*Task goal*: Set the pictures aside and write down, exactly as they appear, the lines from the one containing "facade_ratio: 0.0051 -> 0.053" through the end of the material.

*Provided information*:
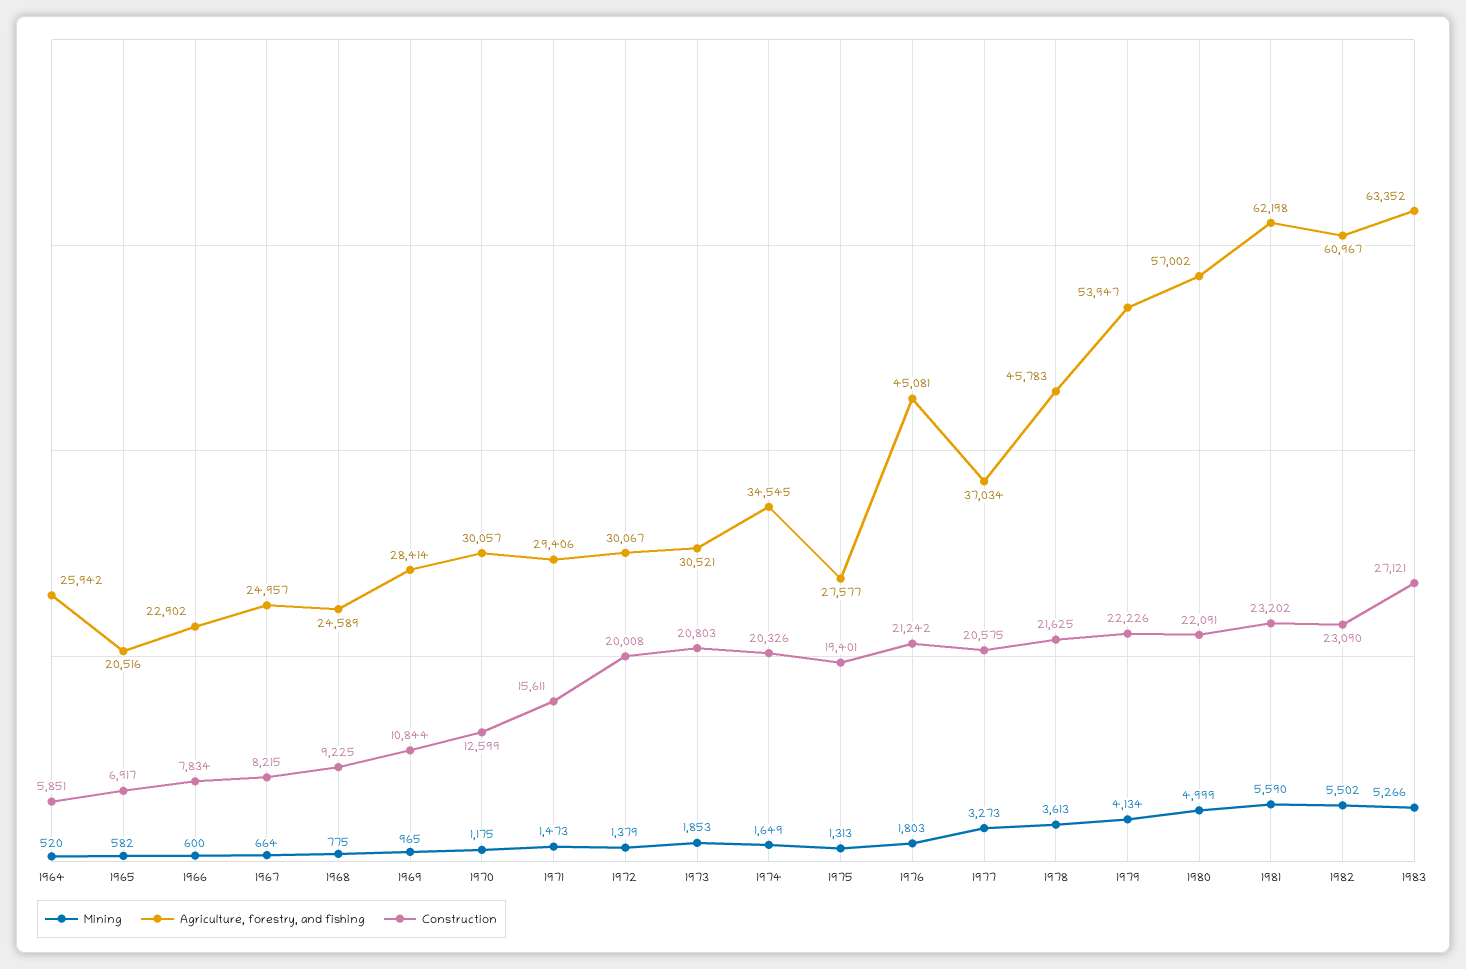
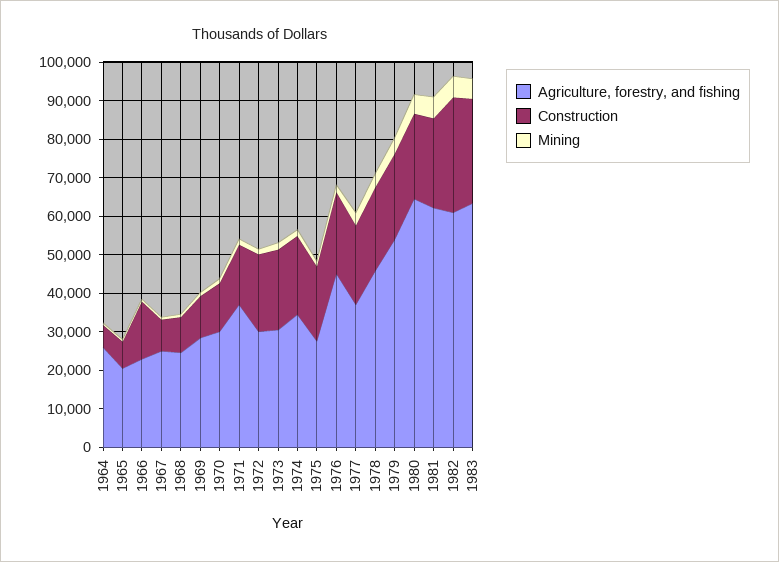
Construction, 1966: 7834 -> 15000
Agriculture, forestry, and fishing, 1971: 29406 -> 37500
Agriculture, forestry, and fishing, 1980: 57002 -> 65000
Construction, 1982: 23090 -> 30000

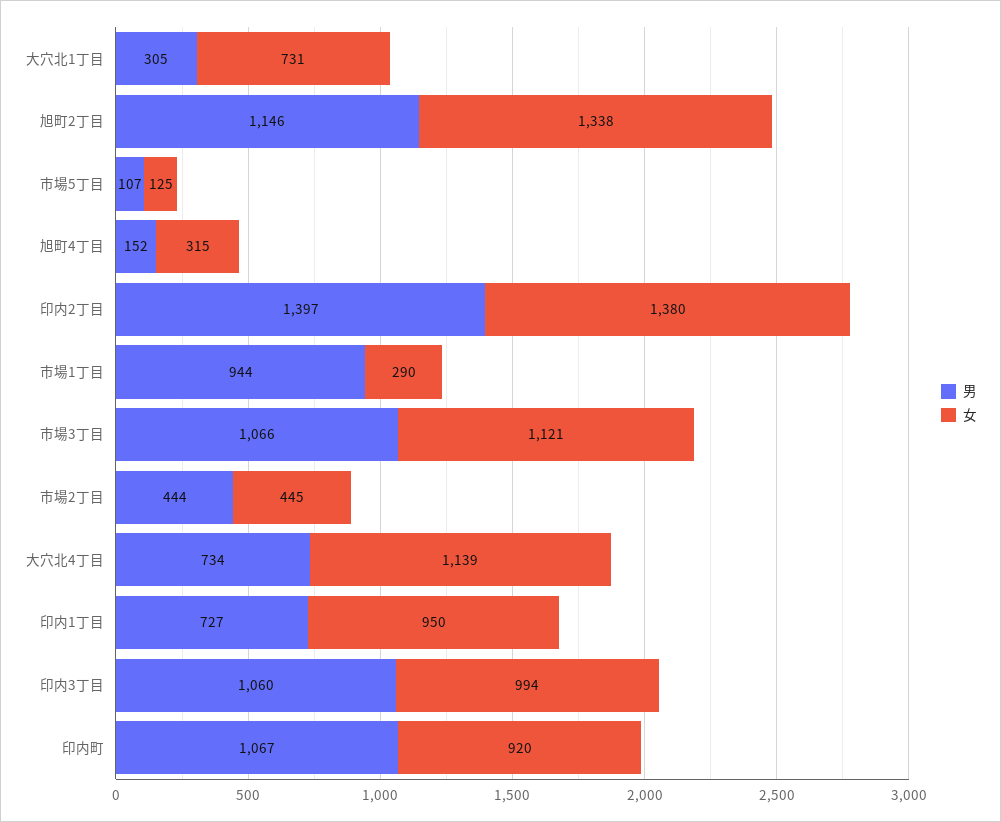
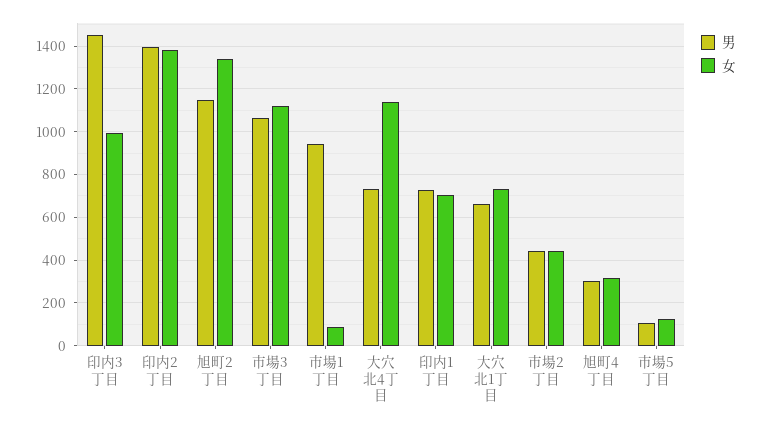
男, 大穴北1丁目: 305 -> 650
男, 旭町4丁目: 152 -> 300
女, 市場1丁目: 290 -> 100
女, 印内1丁目: 950 -> 700
男, 印内3丁目: 1060 -> 1450
男, 印内町: 1067 -> none
女, 印内町: 920 -> none

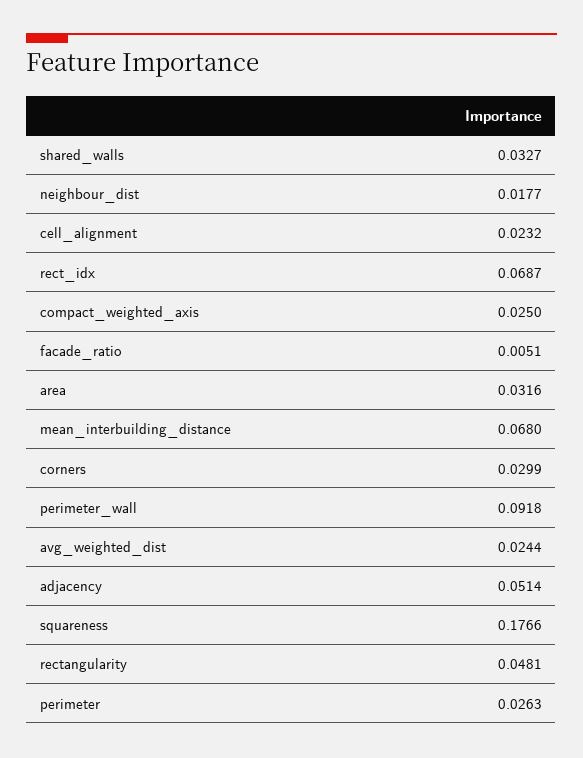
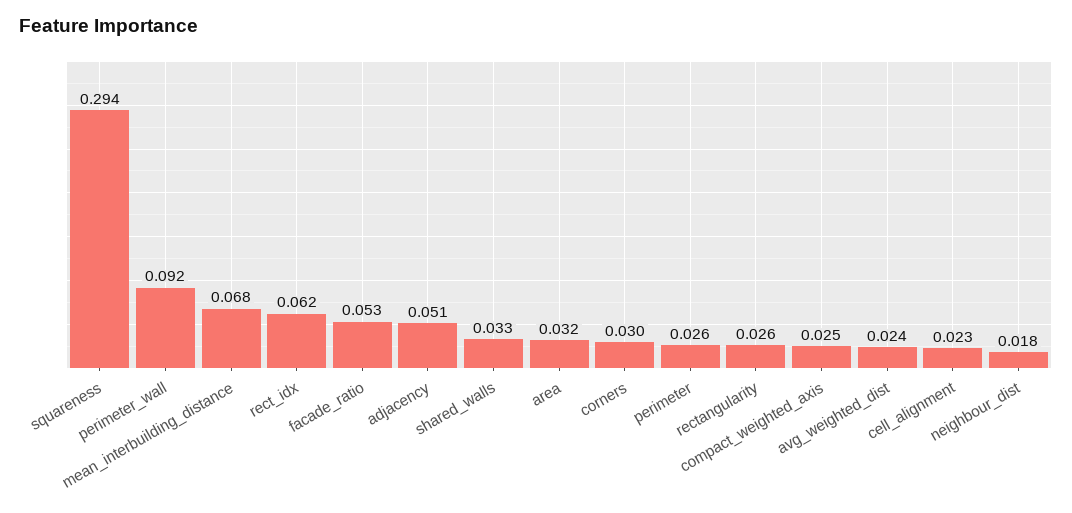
rect_idx: 0.0687 -> 0.062
facade_ratio: 0.0051 -> 0.053
squareness: 0.1766 -> 0.294
rectangularity: 0.0481 -> 0.026

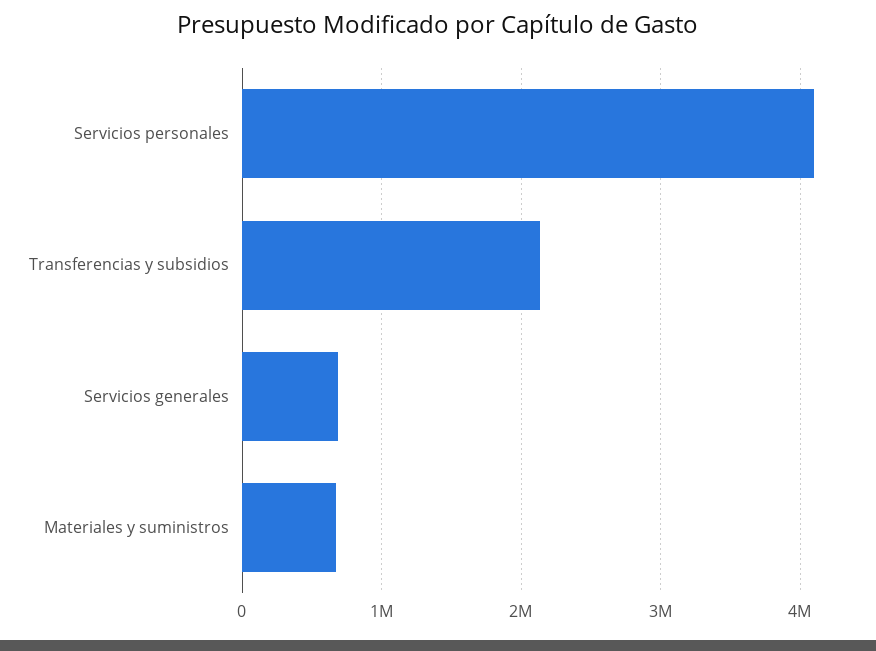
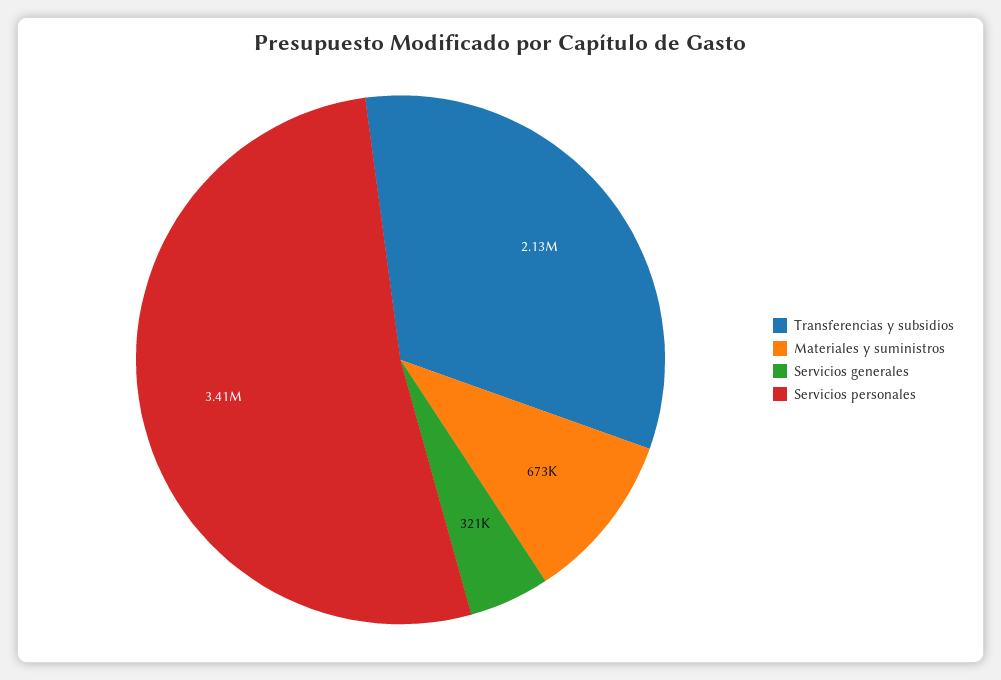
Servicios personales: 4100000 -> 3410000
Servicios generales: 700000 -> 321000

*Written response*:
facade_ratio: 0.0051 -> 0.053
squareness: 0.1766 -> 0.294
rectangularity: 0.0481 -> 0.026

Servicios personales: 4100000 -> 3410000
Servicios generales: 700000 -> 321000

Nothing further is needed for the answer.